The eyes have it

Image
Neha Bhatt New Delhi
Last Updated : Jan 21 2013 | 2:33 AM IST

Her latest film Amelia is an expansive Hollywood production, her largest canvas yet. But Neha Bhatt finds that Mira Nair remains at heart the girl next door.

Her voice is unhurried and warm. “I woke up this morning thinking of Dev D,” chuckles Mira Nair over the phone from New York where she lives, when asked whether she follows Hindi cinema. “I watched My Name is Khan recently, and I liked it, and I want to watch Love Sex Aur Dhoka. I’ve heard so much about it,” she says excitedly. Nair hardly seems halfway across the world from home. But then again, as she reaffirms, the Rourkela-born Harvard-educated Nair has never felt like an immigrant. Many of her films, with their intricate Indian binding, are proof of that.

There’s no doubting Nair’s flair for mixed flavours, and this keeps her oeuvre buoyant, energetic, often unpredictable, moving fluidly from South- Asian themes to Western period dramas.

Her latest film, Amelia, an expansive Hollywood production starring Hilary Swank and Richard Gere, released in the US last October, and opened at theatres in India only a few weeks ago. The film chronicles the adventures of gutsy American aviatrix Amelia Earheart, who vanished along with her plane while on a flight over the Pacific in 1937. The film, despite visual grandeur and formidable casting, opened to largely unfavourable reviews. But Nair isn’t perturbed.“Film is such a public medium that once you’ve served the concoction you don’t want to dwell on public impact. I do understand the public wants my voice in films I make. But when it’s a film like Amelia it’s less my voice, and more my character,”she explains.

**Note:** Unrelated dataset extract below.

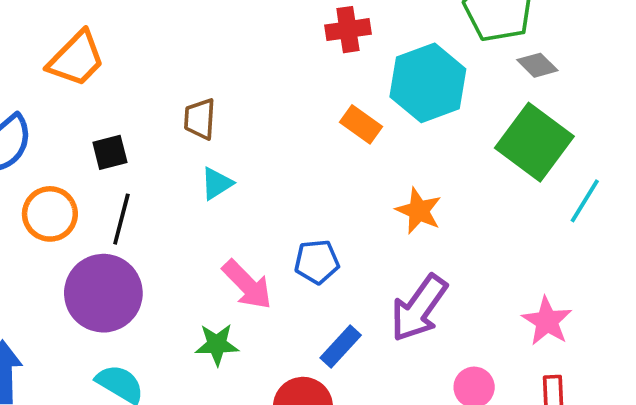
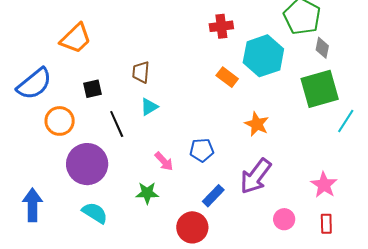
gray diamond: (537, 65) -> (322, 48), turned 55
green square: (534, 142) -> (320, 89), turned 36
black line: (121, 219) -> (117, 124), moved, turned -40
pink arrow: (247, 285) -> (164, 161), size x0.7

Amelia saw Nair at the helm of a larger-than-life canvas, perhaps her biggest yet.

We may, however, be more at ease watching her intimate, intricate dramas; utterly Indian, utterly rooted — be it family shenanigans in Monsoon Wedding, or life on the streets in Salaam Bombay. But Nair isn’t one to be stereotyped. “I feel a great sense of investment in any film, but with larger canvases and larger budgets, there are many cooks so there is a limited sense of freedom. But you have to rock and roll with the power you have,” she believes.

How does she engage with the Indian cinematic world after having lived abroad for over 30 years? “The Namesake (Nair’s film based on Jhumpa Lahiri’s novel by the same name) grew out of a personal loss. My films also stem from the fact that I come from documentary filmmaking, with the whole idea of capturing truth. Monsoon Wedding is intimate because it’s so much about the comings and goings in a family, and that is what my own life is about. The film also has bits of things I love about Delhi, such as Chandni Chowk. It’s beautiful the way things expand,” says Nair.

Our conversation spurs nostalgia. “I miss my family, my friends in Bombay, chaat, bhel puri, the heat. But then one creates a world around oneself. I still feel connected. We speak Urdu at home here. I keep coming to India,” she says. Nair also feels closely connected to Uganda, where she researched for her film Mississippi Masala, and where she met her professor husband. Nair is currently working towards building a film institute in Kampala, to supplement a summer film program called Maisha that she started there six years ago.

In New York, a typical day for Nair includes a few hours of writing, yoga, spending time with her son, husband and father-in-law (with whom she regularly attends film festivals) — and a spot of cooking, too. “I won’t travel till September, which is when my son leaves for college. A few hours of my mornings these days are spent developing the script of the Monsoon Wedding Broadway show with Sabrina Dhawan (who wrote the screenplay for the film). We’ve just finished Act 1. I spend a few hours in the afternoon working on the screenplay of Mohsin Hamid’s book The Reluctant Fundamentalist, for which I have bought rights. I go for yoga in the evening and then come home and make khichdi and kadhi for everyone.”

Nair is a “local storyteller at global cinema”, writes author John Kenneth Nuir in his book on Nair’s films, Mercy In Her Eyes. But she never felt the need to “break into” Hollywood, she stresses. “I was independent and I followed my instinct. Perhaps it’s having the sensibilities that I do that the studios came to me with Vanity Fair and then Amelia. I found an audience and that has been illuminating. But the struggle never lessens,” she says. “Sometimes one is just not inspired, or connected. I try to make something new each time. But it really doesn’t get easier because the heart of what you are trying to explore is elusive.”

At the end of the day — she agrees cheerfully — it’s the reaffirmation that her cinema has an impact that lasts longer than the few hours spent in the theatre that makes it all worth it.